The Wicker Man (1973) – Always one of my favorite films, “The Wicker Man” is really in a class by itself. I debated putting this in my “Misc” blog, since the film isn't, technically, an occult movie: it’s about pagans. TomatO, TomAto, though, right? Edward Woodward (TV’s Equalizer) plays a devoutly religious police sergeant who travels to the remote, self-sustaining Summerisle in search of a (potentially) missing girl. Once there, he discovers that the island is filled with pagans. They seem friendly enough, but the sergeant’s god is better than theirs, so he’s not having any of it. Between tearing the village apart in a search of a missing person that may never have existed and shaking his finger at their “heathen” ways (celebrating the May Pole; openly talking about sex with children; performing fertility rituals in the nude; dancing to folk music in the nude…come to think of it, these folks do an awful lot of stuff in the nude!), Sergeant Howie gradually comes to realize that something is very, very wrong here.

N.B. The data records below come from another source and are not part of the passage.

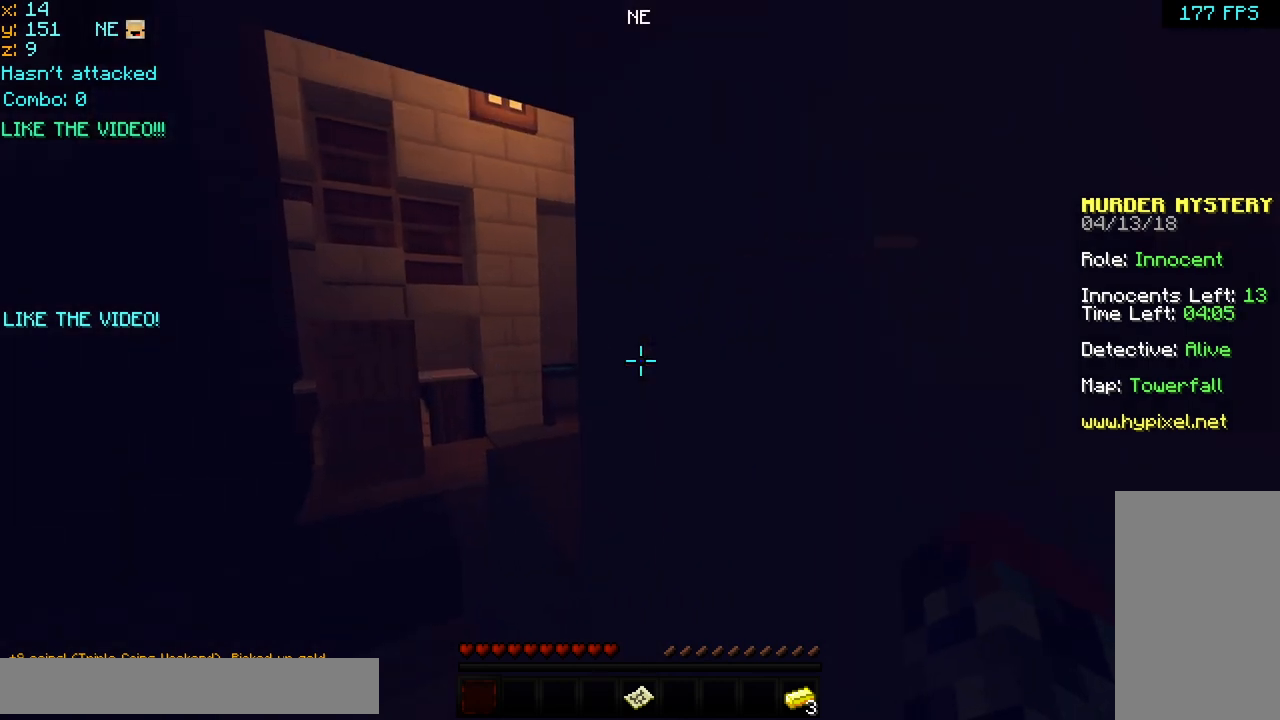
{"keys": ["right"], "mouse": [], "events": [[280, "down", "up"]]}
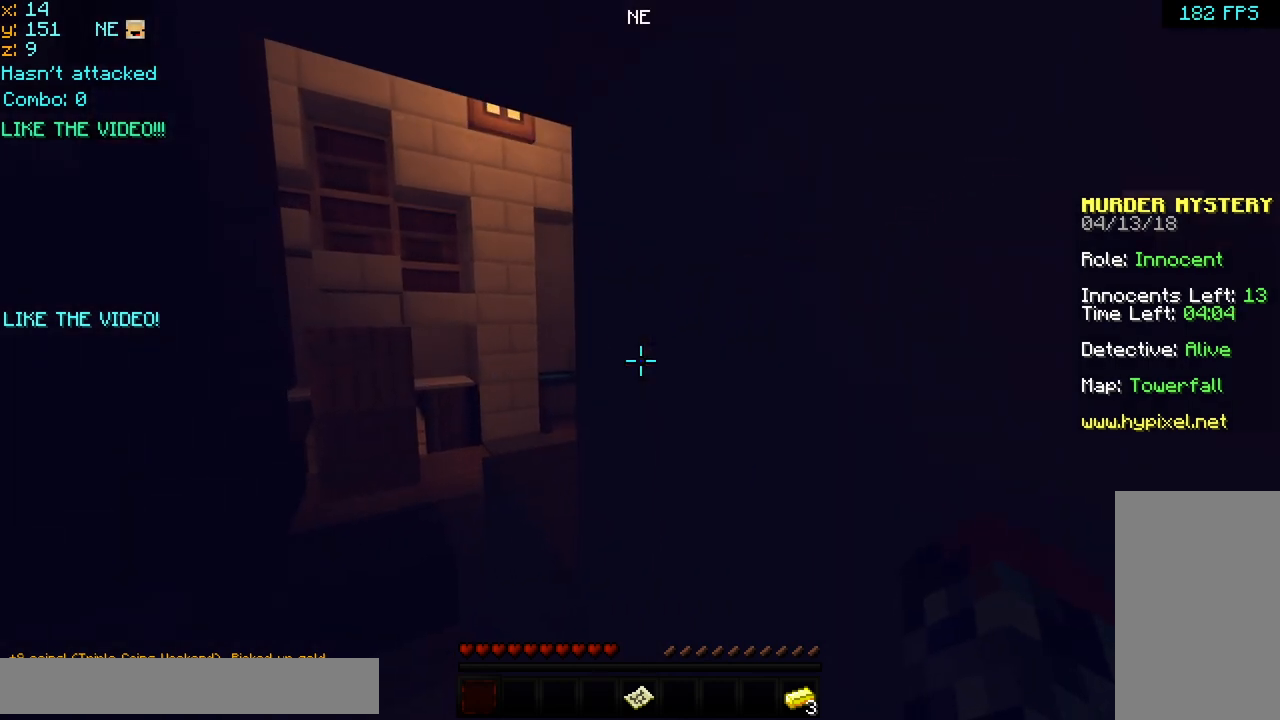
{"keys": [], "mouse": [], "events": [[120, "right", "up"]]}
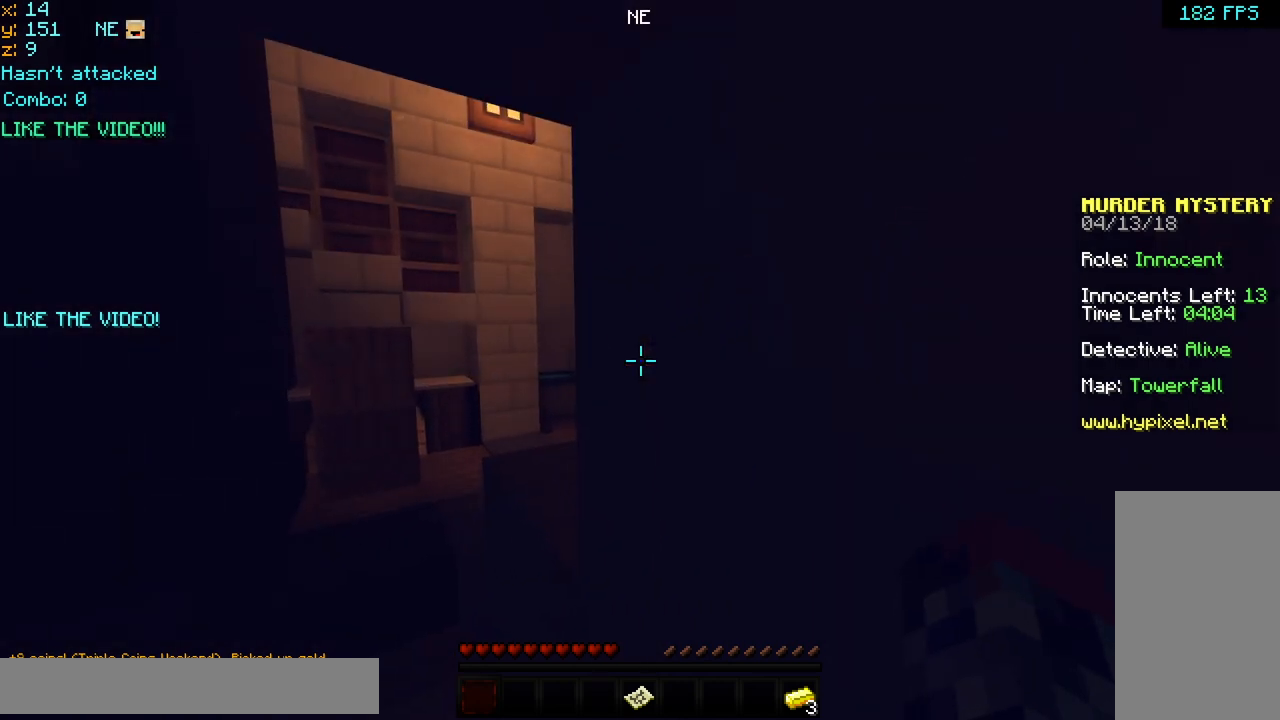
{"keys": [], "mouse": [], "events": []}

Once he meets Lord Summerisle (Christopher Lee, in a magnificent role that he always said was his favorite), he’s sure that something’s going on. What exactly is going on, however, is much more shocking than anyone can imagine. The ending is still so powerful that it takes my breath away every time I see it. The mix of elegiac beauty and sinister mood is thick enough to cut with a machete and there are no easy answers here. Unless you want a good laugh, stay far, far, far away from the atrocious Nicholas Cage remake (“The bees! Ahhhh….the beeeeees!!!”). As I've always said, why remake a perfect film when there are so many flawed films to remake? “The Wicker Man” is just about as perfect as films come. This is a must-see for any serious fan of film, horror or not.